I begged my doctor for an ultrasound.   There was no real medical reason for it, really.  I wasn’t spotting or having pain and it was early on.   Still, for peace of mind and to ease my anxiety I just needed to know that  it was not twins.  I needed to know.   Plus,  it was time to tell folks that I was pregnant — and I wanted to assure them that it was just one baby this time.

My doctor prescribed the test.

When I went  to the ultrasound (again by myself)  the technician asked me why I was having the scan.   I told her “to rule out twins”  — since I  had just had twins.   “Oh.”   She made small talk and asked me how old my kids were (2,1, and 1).  But once she started the scan she got very quiet.  Small talk was over.  Even though the pregnancy wasn’t planned, I didn’t want to lose the baby.   I didn’t want to relive the heartbreak of not being able to find  a heartbeat.   Deja vu.

Again, I was terrified.   The technician left the room without saying a word.  This was unnerving.  I was so scared, pregnant, emotional and laying on that table in the room alone, without a clue as to what was going on.

A few minutes later, the technician came back  — with her boss.

I asked them, “Is there a heartbeat?”

“Oh yes, there’s a heartbeat,” said the boss lady.

Phew.

Then they showed me the screen. “Here,”  she pointed, and . . . “here,”  she pointed again.   Deja Vu .   There were two strong heartbeats — again

After I dressed,  with  mind reeling or alternatively in complete denial, I called  my semi-estranged husband from the exam room and left him  a voicemail, “Yeah, it’s twins.”

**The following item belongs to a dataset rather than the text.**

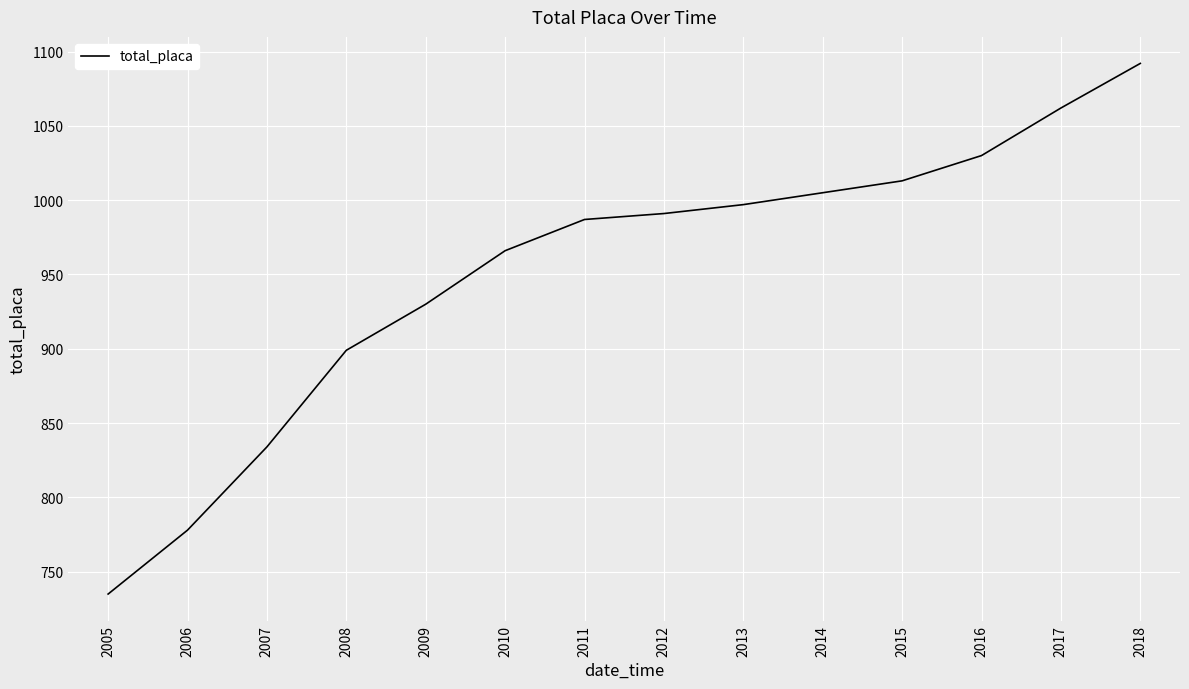

What is the difference between the maximum and second lowest values?

314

Months later,  I gave birth to full-term fraternal twin girls — again.   This time I had to have a C-Section and at my request,  they performed a tubal ligation while I was still on the table.   No more babies, and that’s alright with me.

So there you have it.  This is how I ended up with five children in about three and a half years.

Because of the circumstances of their conception,   I sometimes refer to that second set  of twins (behind their backs of course) as “Oops and Uh-oh.

Oh yeah, and  my first-born  Singleton Boy?   He started out as twins.   My hormone levels had been high, I was measuring large, and  was sent for an ultrasound after my doctor said, “You might have an army in there!”   By the time I had the test done, it showed that his twin had been “absorbed”  in utero early in the pregnancy. I didn’t think much about it — at the time.      Sometimes I call the boy “Jeffery Dahmer” though,  (you know, because he ate his twin and all).  Ha! 

I had conceived twins three times in a row, like a boss.

Just Me With  . . .  almost twins, twins and twins.

I asked my doctor why this kept happening.  She simply said, “I don’t know.”